→ **DATASET EXTRACT**:
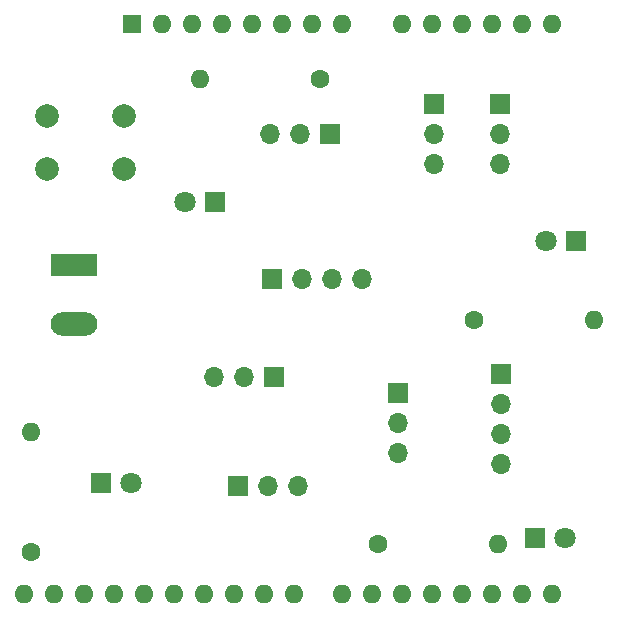
<source format=gbr>
%TF.GenerationSoftware,KiCad,Pcbnew,(6.0.7)*%
%TF.CreationDate,2022-08-21T17:21:21+03:00*%
%TF.ProjectId,ArduinoUnoHat,41726475-696e-46f5-956e-6f4861742e6b,rev?*%
%TF.SameCoordinates,Original*%
%TF.FileFunction,Soldermask,Bot*%
%TF.FilePolarity,Negative*%
%FSLAX46Y46*%
G04 Gerber Fmt 4.6, Leading zero omitted, Abs format (unit mm)*
G04 Created by KiCad (PCBNEW (6.0.7)) date 2022-08-21 17:21:21*
%MOMM*%
%LPD*%
G01*
G04 APERTURE LIST*
%ADD10C,2.000000*%
%ADD11O,1.600000X1.600000*%
%ADD12C,1.600000*%
%ADD13R,1.700000X1.700000*%
%ADD14O,1.700000X1.700000*%
%ADD15R,3.960000X1.980000*%
%ADD16O,3.960000X1.980000*%
%ADD17C,1.800000*%
%ADD18R,1.800000X1.800000*%
%ADD19R,1.600000X1.600000*%
G04 APERTURE END LIST*
D10*
%TO.C,SW1*%
X133809600Y-92536400D03*
X140309600Y-92536400D03*
X140309600Y-88036400D03*
X133809600Y-88036400D03*
%TD*%
D11*
%TO.C,R4*%
X180086000Y-105308400D03*
D12*
X169926000Y-105308400D03*
%TD*%
D11*
%TO.C,R3*%
X132435600Y-114808000D03*
D12*
X132435600Y-124968000D03*
%TD*%
%TO.C,R2*%
X161848800Y-124256800D03*
D11*
X172008800Y-124256800D03*
%TD*%
%TO.C,R1*%
X146710400Y-84886800D03*
D12*
X156870400Y-84886800D03*
%TD*%
D13*
%TO.C,J9*%
X166522400Y-86969600D03*
D14*
X166522400Y-89509600D03*
X166522400Y-92049600D03*
%TD*%
D13*
%TO.C,J8*%
X152994600Y-110083600D03*
D14*
X150454600Y-110083600D03*
X147914600Y-110083600D03*
%TD*%
D13*
%TO.C,J7*%
X172180800Y-86984600D03*
D14*
X172180800Y-89524600D03*
X172180800Y-92064600D03*
%TD*%
D13*
%TO.C,J6*%
X149976600Y-119303400D03*
D14*
X152516600Y-119303400D03*
X155056600Y-119303400D03*
%TD*%
D13*
%TO.C,J5*%
X163474400Y-111455200D03*
D14*
X163474400Y-113995200D03*
X163474400Y-116535200D03*
%TD*%
D13*
%TO.C,J4*%
X157769800Y-89509600D03*
D14*
X155229800Y-89509600D03*
X152689800Y-89509600D03*
%TD*%
D13*
%TO.C,J3*%
X172231600Y-109840400D03*
D14*
X172231600Y-112380400D03*
X172231600Y-114920400D03*
X172231600Y-117460400D03*
%TD*%
%TO.C,J2*%
X160426400Y-101803200D03*
X157886400Y-101803200D03*
X155346400Y-101803200D03*
D13*
X152806400Y-101803200D03*
%TD*%
D15*
%TO.C,J1*%
X136042400Y-100660200D03*
D16*
X136042400Y-105660200D03*
%TD*%
D17*
%TO.C,D4*%
X140919200Y-119126000D03*
D18*
X138379200Y-119126000D03*
%TD*%
D17*
%TO.C,D3*%
X176077800Y-98602800D03*
D18*
X178617800Y-98602800D03*
%TD*%
D17*
%TO.C,D2*%
X177647600Y-123748800D03*
D18*
X175107600Y-123748800D03*
%TD*%
D17*
%TO.C,D1*%
X145440400Y-95300800D03*
D18*
X147980400Y-95300800D03*
%TD*%
D11*
%TO.C,A1*%
X131855400Y-128473200D03*
X134395400Y-128473200D03*
X136935400Y-128473200D03*
X139475400Y-128473200D03*
X142015400Y-128473200D03*
X144555400Y-128473200D03*
X147095400Y-128473200D03*
X149635400Y-128473200D03*
X152175400Y-128473200D03*
X154715400Y-128473200D03*
X158775400Y-128473200D03*
X161315400Y-128473200D03*
X163855400Y-128473200D03*
X166395400Y-128473200D03*
X168935400Y-128473200D03*
X171475400Y-128473200D03*
X174015400Y-128473200D03*
X176555400Y-128473200D03*
X176555400Y-80213200D03*
X174015400Y-80213200D03*
X171475400Y-80213200D03*
X168935400Y-80213200D03*
X166395400Y-80213200D03*
X163855400Y-80213200D03*
X158775400Y-80213200D03*
X156235400Y-80213200D03*
X153695400Y-80213200D03*
X151155400Y-80213200D03*
X148615400Y-80213200D03*
X146075400Y-80213200D03*
X143535400Y-80213200D03*
D19*
X140995400Y-80213200D03*
%TD*%
M02*

</source>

→ **TO-DO ITEM**: What belongs in the answer is each line from the listing above that contains "KiCad".

→ **THE ANSWER**:
%TF.GenerationSoftware,KiCad,Pcbnew,(6.0.7)*%
G04 Created by KiCad (PCBNEW (6.0.7)) date 2022-08-21 17:21:21*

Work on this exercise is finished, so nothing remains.